A history of sort was created in Varanasi, formerly known as Kashi, on Monday when a large number of high-caste Hindu seers and Sanskrit scholars shared a meal with more than 100 widows, who are often considered “untouchables” in orthodox Hindu society.
Widows from different parts of the country who are living in different ashrams in Varanasi broke traditions, with prominent Sanskrit scholars and saints at a function held at Kashi Vidyapeeth in the holy city.
The function was organised by Sulabh International, a non-government organisation (NGO) active in the field of sanitation.
“It was an exercise to create awareness against the practice of widowhood in the country. Such programmes will help end this treatment,” said Sulabh International founder Dr Bindeshwar Pathak, who sought support of the Hindu seers, saints and Sanskrit pundits to oppose widowhood. The seers and scholars also hailed the efforts to allow the widows to lead a normal life. “Such programmes will go a long way in sensitising people towards the plight of widows,” they said.
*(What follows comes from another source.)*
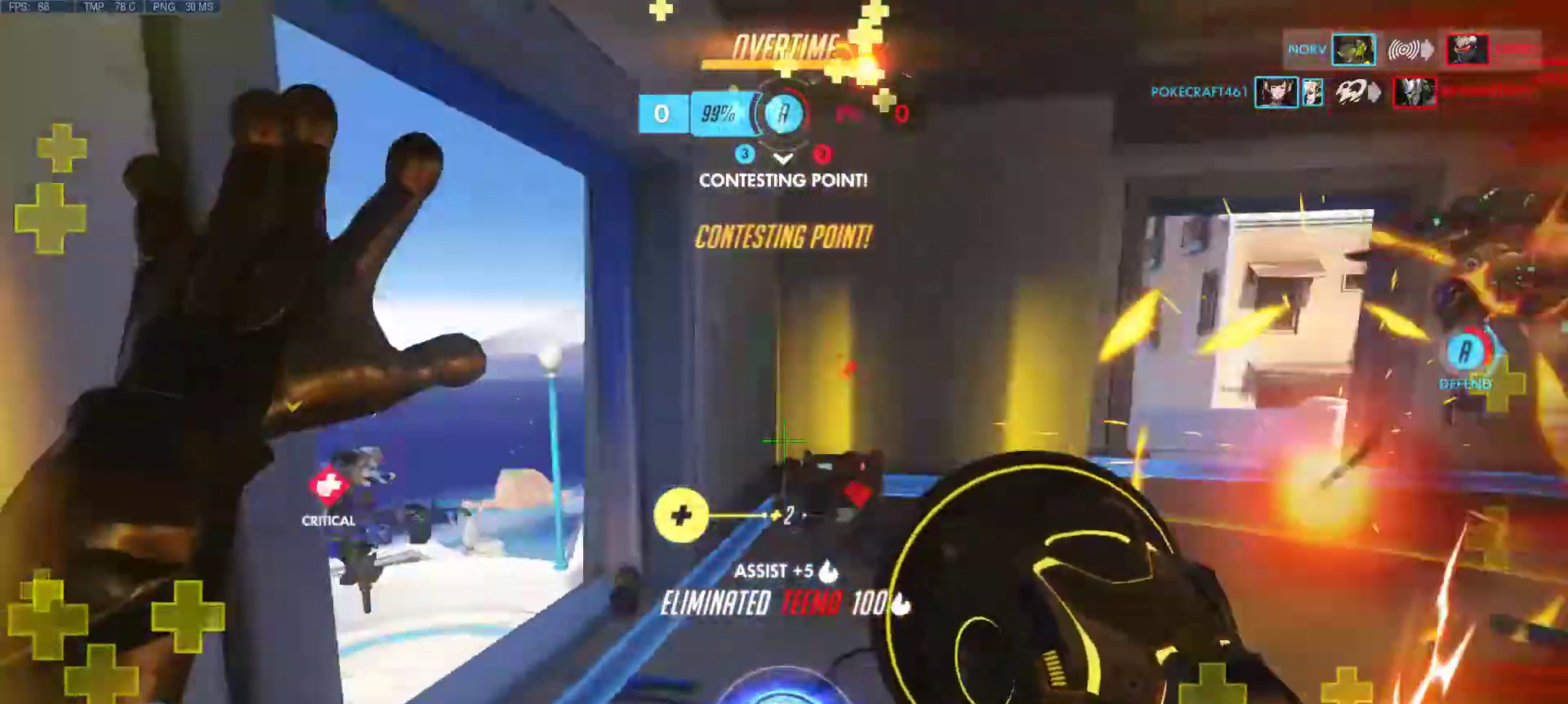
{"keys": ["d", "w"], "mouse": [], "events": [[50, "a", "up"], [133, "w", "down"]]}
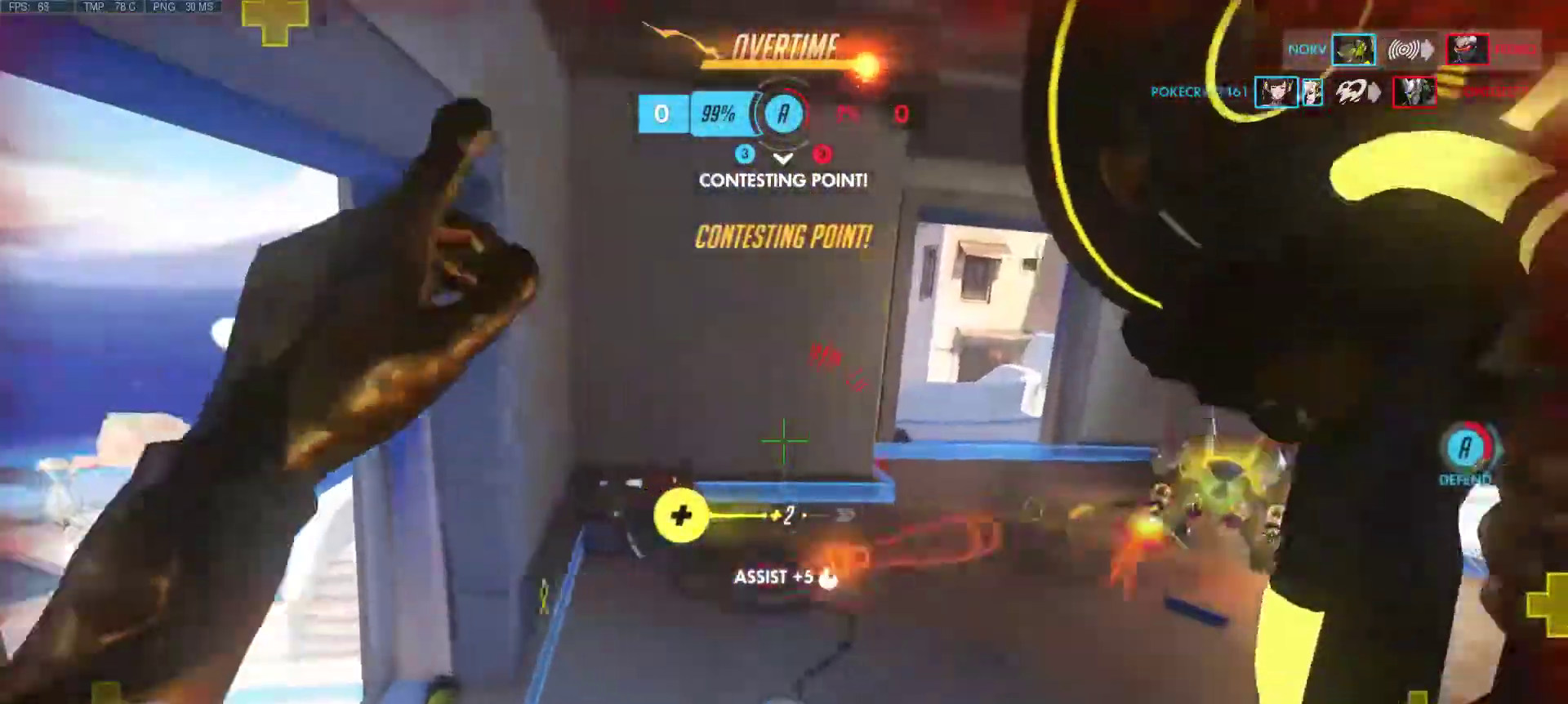
{"keys": ["w"], "mouse": [], "events": [[150, "d", "up"]]}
Pathak said he intended to draft a bill to improve the condition of widows abandoned by their families.
He urged all political parties to support the proposed legislation.
“I will also meet UPA Chairperson Sonia Gandhi and Leader of the Opposition in the Lok Sabha, Sushma Swaraj, and appeal to them to introduce this draft bill in Parliament,” he said.
The organisation had last month launched a pension scheme for widows under which each of them would be given Rs 2,000 every month. Sulabh had launched a similar monthly pension scheme in Vrindavan a few months ago.
The pension will enable the widows to take care of their health and other needs.